ROZDZIAŁ XII

158 24 19
                                    

Berlin 19.01.1944

-*-*-*-

-Wyjdź -Levi spojrzał spod byka na Eren'a, który wkroczył za nim do sali gdzie znajdowała się pacjentka -i czekaj w samochodzie -dodał i zamknął drzwi przed nosem szatyna.

Podszedł pewnym krokiem do łóżka na którym leżała pacjentka i przysiadł zwyczajowo na jego skraju. Przesunął opuszkami lodowatych palców po mlecznej skórze dłoni Ackermann, tym samym ściągając na siebie jej uwagę.

-Dlaczego go odprawiłeś? -zapytała nie ukrywając w tonie pretensji.

-Musiałaś mu wczoraj powiedzieć? -odparł pytaniem na pytanie.

-Tak musiałam -przewróciła oczami -Rivaille zrozum mnie, on naprawdę mi się podoba... Więcej niż podoba -spojrzała w oczy rozmówcy -chcę go -stwierdziła dobitnie.

-Coś Ci tłumaczyłem siostro -pogłaskał ją po włosach -to nie jest kandydat odpowiedni dla Ciebie, zasługujesz na mężczyznę który Ci dorówna, nie gówniarza którym będziesz sama musiała się zajmować -mówił gładząc blady policzek -przecież to właśnie przez niego tutaj jesteś.

-Wiem że się martwisz Levi -chwyciła dłoń mężczyzny w swoje -ale nie potrafię z tym walczyć...

-Słuchaj -przerwał jej -widziałaś go może cztery razy w życiu, spędziłaś w jego towarzystwie kilka godzin.

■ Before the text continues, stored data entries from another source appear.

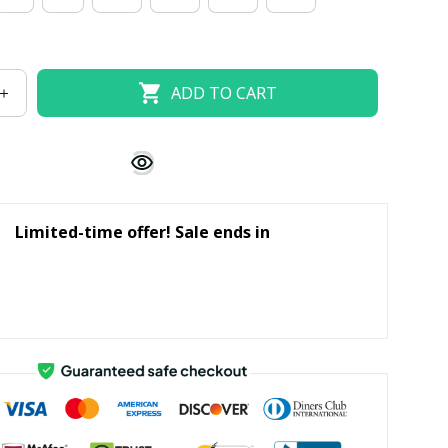
ADD TO CART
Limited-time offer! Sale ends in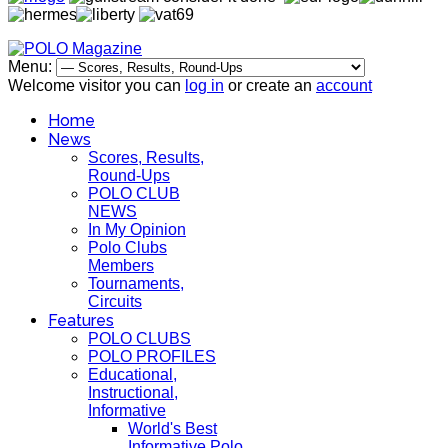
Menu:
Welcome visitor you can
log in
or create an
account
Home
News
Scores, Results,
Round-Ups
POLO CLUB
NEWS
In My Opinion
Polo Clubs
Members
Tournaments,
Circuits
Features
POLO CLUBS
POLO PROFILES
Educational,
Instructional,
Informative
World's Best
Informative Polo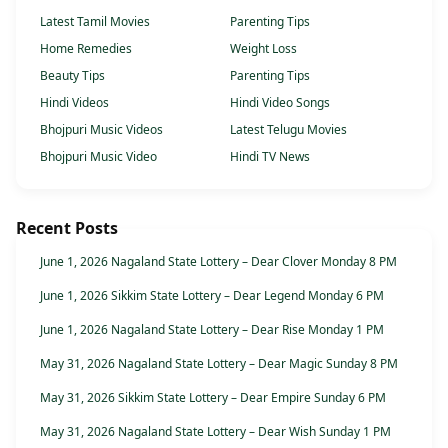
Latest Tamil Movies
Parenting Tips
Home Remedies
Weight Loss
Beauty Tips
Parenting Tips
Hindi Videos
Hindi Video Songs
Bhojpuri Music Videos
Latest Telugu Movies
Bhojpuri Music Video
Hindi TV News
Recent Posts
June 1, 2026 Nagaland State Lottery – Dear Clover Monday 8 PM
June 1, 2026 Sikkim State Lottery – Dear Legend Monday 6 PM
June 1, 2026 Nagaland State Lottery – Dear Rise Monday 1 PM
May 31, 2026 Nagaland State Lottery – Dear Magic Sunday 8 PM
May 31, 2026 Sikkim State Lottery – Dear Empire Sunday 6 PM
May 31, 2026 Nagaland State Lottery – Dear Wish Sunday 1 PM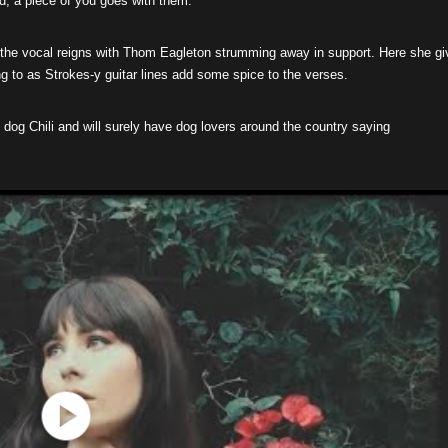
ld, a piece of you goes with them.”
 the vocal reigns with Thom Eagleton strumming away in support. Here she gi
ng to as Strokes-y guitar lines add some spice to the verses.
 dog Chili and will surely have dog lovers around the country saying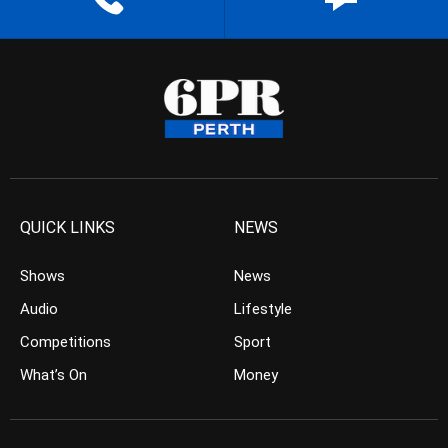
QUICK LINKS
NEWS
Shows
News
Audio
Lifestyle
Competitions
Sport
What’s On
Money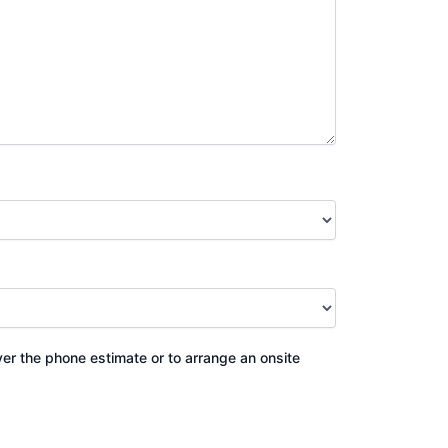
ver the phone estimate or to arrange an onsite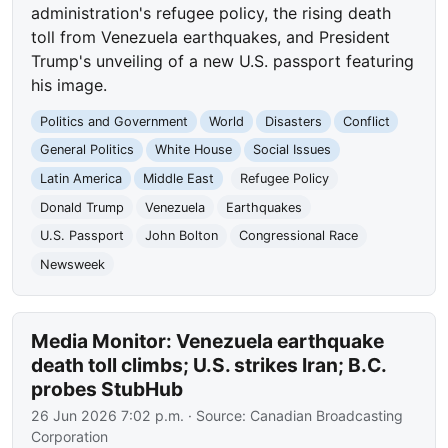
administration's refugee policy, the rising death
toll from Venezuela earthquakes, and President
Trump's unveiling of a new U.S. passport featuring
his image.
Politics and Government
World
Disasters
Conflict
General Politics
White House
Social Issues
Latin America
Middle East
Refugee Policy
Donald Trump
Venezuela
Earthquakes
U.S. Passport
John Bolton
Congressional Race
Newsweek
Media Monitor: Venezuela earthquake
death toll climbs; U.S. strikes Iran; B.C.
probes StubHub
26 Jun 2026 7:02 p.m.
· Source:
Canadian Broadcasting
Corporation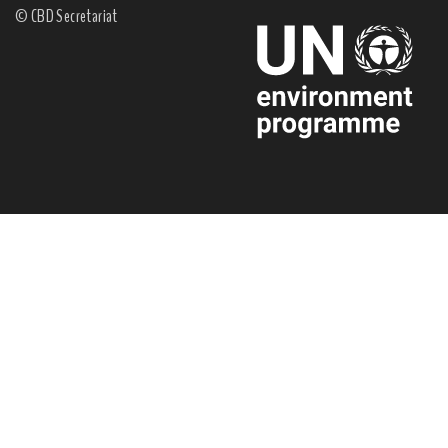
© CBD Secretariat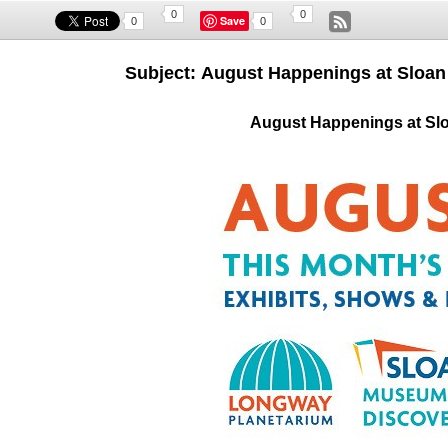
0
0
Save
0
0
Subject: August Happenings at Sloa
August Happenings at Sl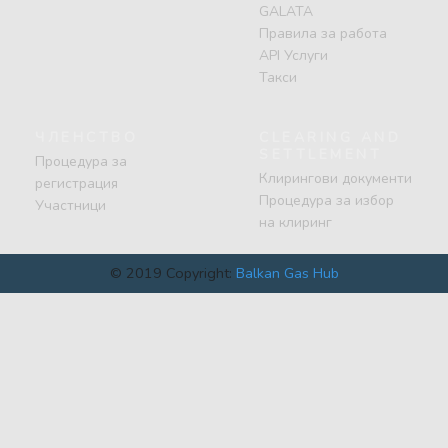
GALATA
Правила за работа
API Услуги
Такси
ЧЛЕНСТВО
CLEARING AND
SETTLEMENT
Процедура за
Клирингови документи
регистрация
Процедура за избор
Участници
на клиринг
© 2019 Copyright:
Balkan Gas Hub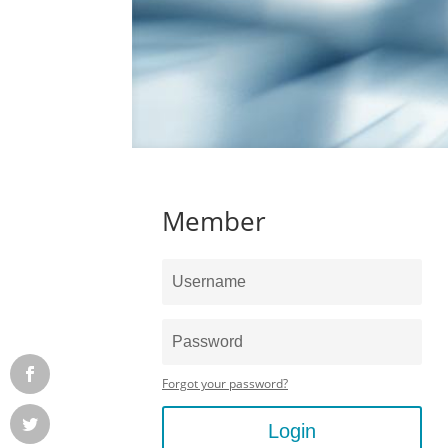
Member
Forgot your password?
Login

Mikasa to nie Szekspirowski dramat, nie jesteś Julią, a on nie jest Twoim Romeo -przetarł twarz wolną ręką -jesteś dorosła, podejmuj dorosłe decyzje.

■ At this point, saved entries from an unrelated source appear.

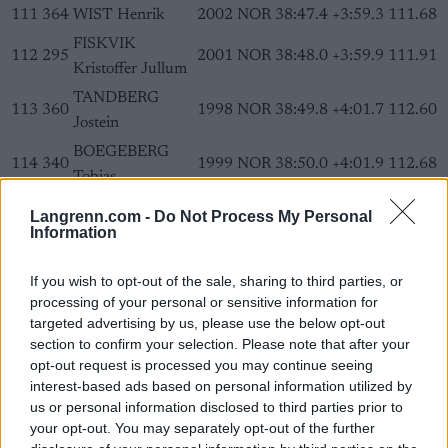
111
364
WIST Henrik
2002
NOR
38:47.4
+3:59.3
111.68
FISKVIK
112
295
2001
NOR
38:48.0
+3:59.9
111.91
Kristoffer Jullum
TANDBERG
113
360
1998
NOR
38:49.8
+4:01.7
112.60
Jostein
BOEGEBERG
114
340
1999
NOR
38:50.0
+4:01.9
112.68
Tobias
115
348
BAKKEN Eskil
2001
NOR
38:50.5
+4:02.4
112.87
Langrenn.com -
Do Not Process My Personal
Information
GUNNARSEN
116
299
2001
NOR
38:50.6
+4:02.5
112.91
Benjamin
If you wish to opt-out of the sale, sharing to third parties, or
KALLAND
116
355
2003
NOR
38:50.6
+4:02.5
112.91
processing of your personal or sensitive information for
Bendik
targeted advertising by us, please use the below opt-out
BJOERNSTAD
section to confirm your selection. Please note that after your
118
330
1999
NOR
38:51.0
+4:02.9
113.06
opt-out request is processed you may continue seeing
Sondre A.
interest-based ads based on personal information utilized by
MOLLESTAD
us or personal information disclosed to third parties prior to
119
298
2001
NOR
38:52.4
+4:04.3
113.60
Martin Linnebo
your opt-out. You may separately opt-out of the further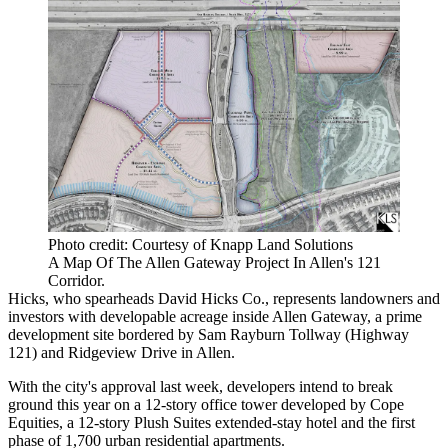
Photo credit: Courtesy of Knapp Land Solutions
A Map Of The Allen Gateway Project In Allen's 121
Corridor.
Hicks, who spearheads David Hicks Co., represents landowners and
investors with developable acreage inside Allen Gateway, a prime
development site bordered by Sam Rayburn Tollway (
Highway
121
) and Ridgeview Drive in Allen.
With the city's approval last week, developers intend to break
ground this year on a 12-story office tower developed by Cope
Equities, a 12-story Plush Suites extended-stay hotel and the first
phase of 1,700 urban residential apartments.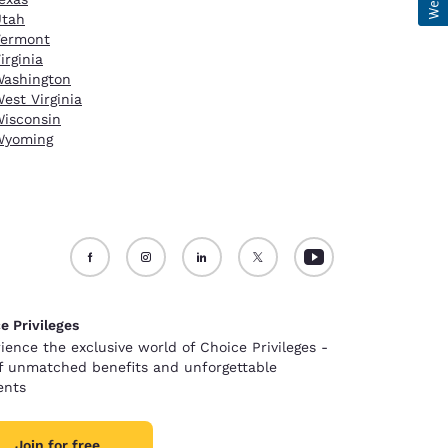
Utah
Vermont
irginia
ashington
est Virginia
isconsin
Wyoming
e Privileges
ience the exclusive world of Choice Privileges -
of unmatched benefits and unforgettable
nts
Join for free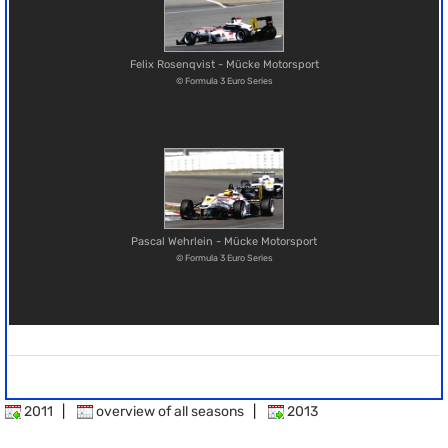
Felix Rosenqvist - Mücke Motorsport
© Formula 3 Euro Series
Pascal Wehrlein - Mücke Motorsport
© Formula 3 Euro Series
2011
|
overview of all seasons
|
2013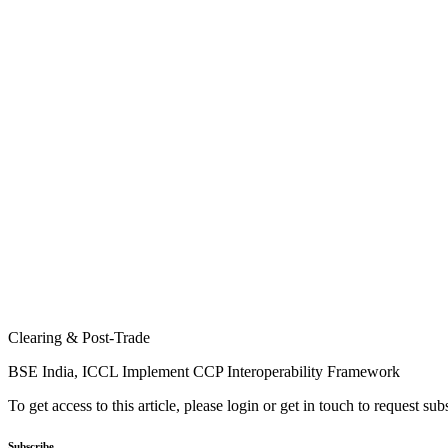
Clearing & Post-Trade
BSE India, ICCL Implement CCP Interoperability Framework
To get access to this article, please login or get in touch to request su
Subscribe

-Nie -rzekła stanowczo -on jest moim Romeo, a ja jestem jego Julią -wzmocniła uścisk -nie bądź proszę murem, między mną a nim. Jestem świadoma tego że robisz to z troski o mnie, jednak nic mi nie grozi.

-Nic Ci nie grozi? Leżysz w szpitalu z raną postrzałową -wysyczał.

-Może tak miało być? Muszę się poświęcić dla miłości.

-To nie miłość Mikasa -wziął głęboki wdech -to obsesyjne zauroczenie... Też to przeżyłem z E... Elizabeth.

-Mówiłeś że ją kochałeś...

-Kłamałem -wzruszył ramionami, zaprzeczając samemu sobie -mamy jakiś upośledzony gen i nie potrafimy rozróżnić popędu od uczuć, więc nie dramatyzuj, nie nazywaj tego co masz w głowie miłością, to tylko pożądanie.

-Wyjdź Levi i każ Eren'owi przyjść do mnie -puściła jego rękę -ja wiem co czuję i nawet jeśli wrócę do Japonii i zakażesz mi się komunikować, znajdę z nim kontakt, będę dzwonić, wysyłać fax, a nawet jak będzie trzeba pisać listy -odwróciła głowę w stronę okna.

-Jaki list dojdzie do adresata w tych czasach? -parsknął -Prędzej go zabiję niż pozwolę mu się z Tobą spotkać.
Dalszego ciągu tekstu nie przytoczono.